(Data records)

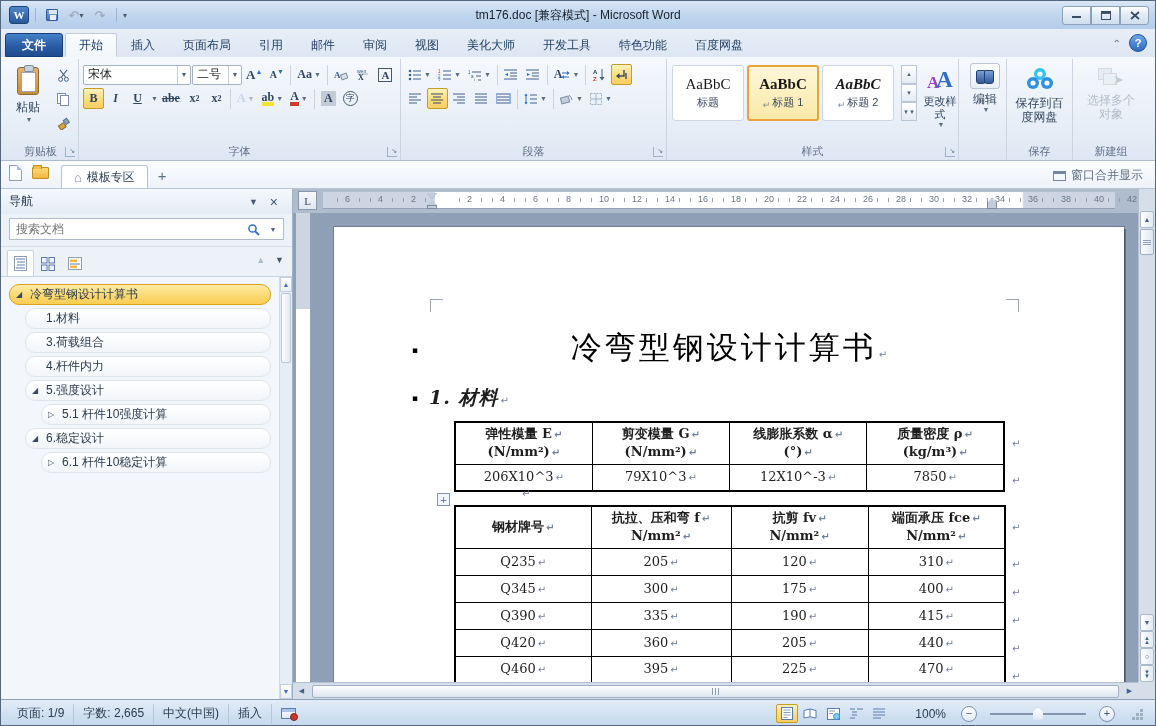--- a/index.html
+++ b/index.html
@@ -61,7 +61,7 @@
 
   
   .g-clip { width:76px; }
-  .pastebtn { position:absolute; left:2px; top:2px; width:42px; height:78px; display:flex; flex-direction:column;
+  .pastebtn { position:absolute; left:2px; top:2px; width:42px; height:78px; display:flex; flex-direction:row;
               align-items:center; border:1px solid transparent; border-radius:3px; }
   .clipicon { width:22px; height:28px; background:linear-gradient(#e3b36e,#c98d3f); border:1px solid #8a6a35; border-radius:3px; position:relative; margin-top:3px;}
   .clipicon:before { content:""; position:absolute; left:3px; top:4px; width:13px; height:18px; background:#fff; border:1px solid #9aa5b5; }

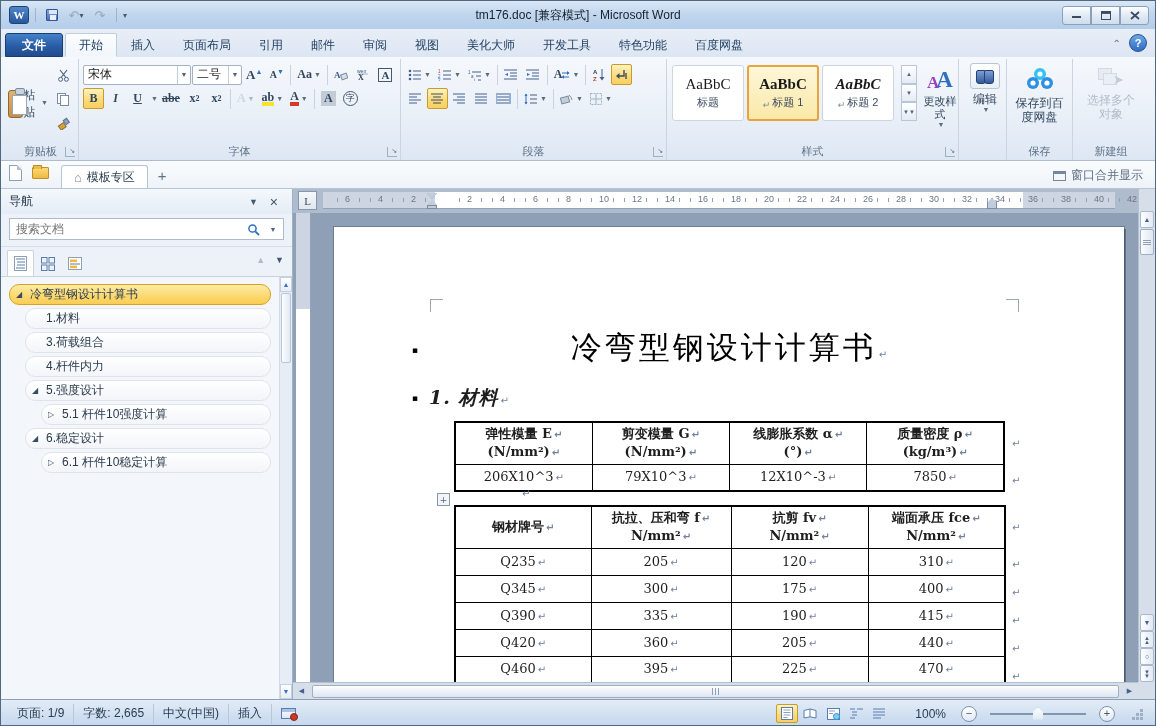--- a/index.html
+++ b/index.html
@@ -96,7 +96,7 @@
            display:flex; flex-direction:column; align-items:center; justify-content:center; gap:2px; }
   .scard.sel { border:2px solid #e8a33d; background:linear-gradient(#fdf6d8,#fbe9a8); }
   .sprev { font-family:"Liberation Serif",serif; font-size:15px; color:#1a1a1a; }
-  .sname { font-size:11px; color:#3a4a5e; display:flex; align-items:flex-end; gap:2px;}
+  .sname { font-size:11px; color:#3a4a5e; display:flex; align-items:flex-start; gap:2px;}
   .pmk { color:#7d8ba0; font-size:9px; }
   .stylescroll { position:absolute; left:232px; top:4px; width:16px; height:56px; display:flex; flex-direction:column; }
   .ssb { flex:1; border:1px solid #b9c6d6; background:linear-gradient(#fff,#e4ebf4); font-size:6px; color:#51637a;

▶ [Task]: Only the lines from the one containing "color:#3a4a5e; display:flex; align-items:flex-start;" through the last line of the records above are to be reproduced, exactly and with both ends included.

▶ [Exercise solution]:
+  .sname { font-size:11px; color:#3a4a5e; display:flex; align-items:flex-start; gap:2px;}
   .pmk { color:#7d8ba0; font-size:9px; }
   .stylescroll { position:absolute; left:232px; top:4px; width:16px; height:56px; display:flex; flex-direction:column; }
   .ssb { flex:1; border:1px solid #b9c6d6; background:linear-gradient(#fff,#e4ebf4); font-size:6px; color:#51637a;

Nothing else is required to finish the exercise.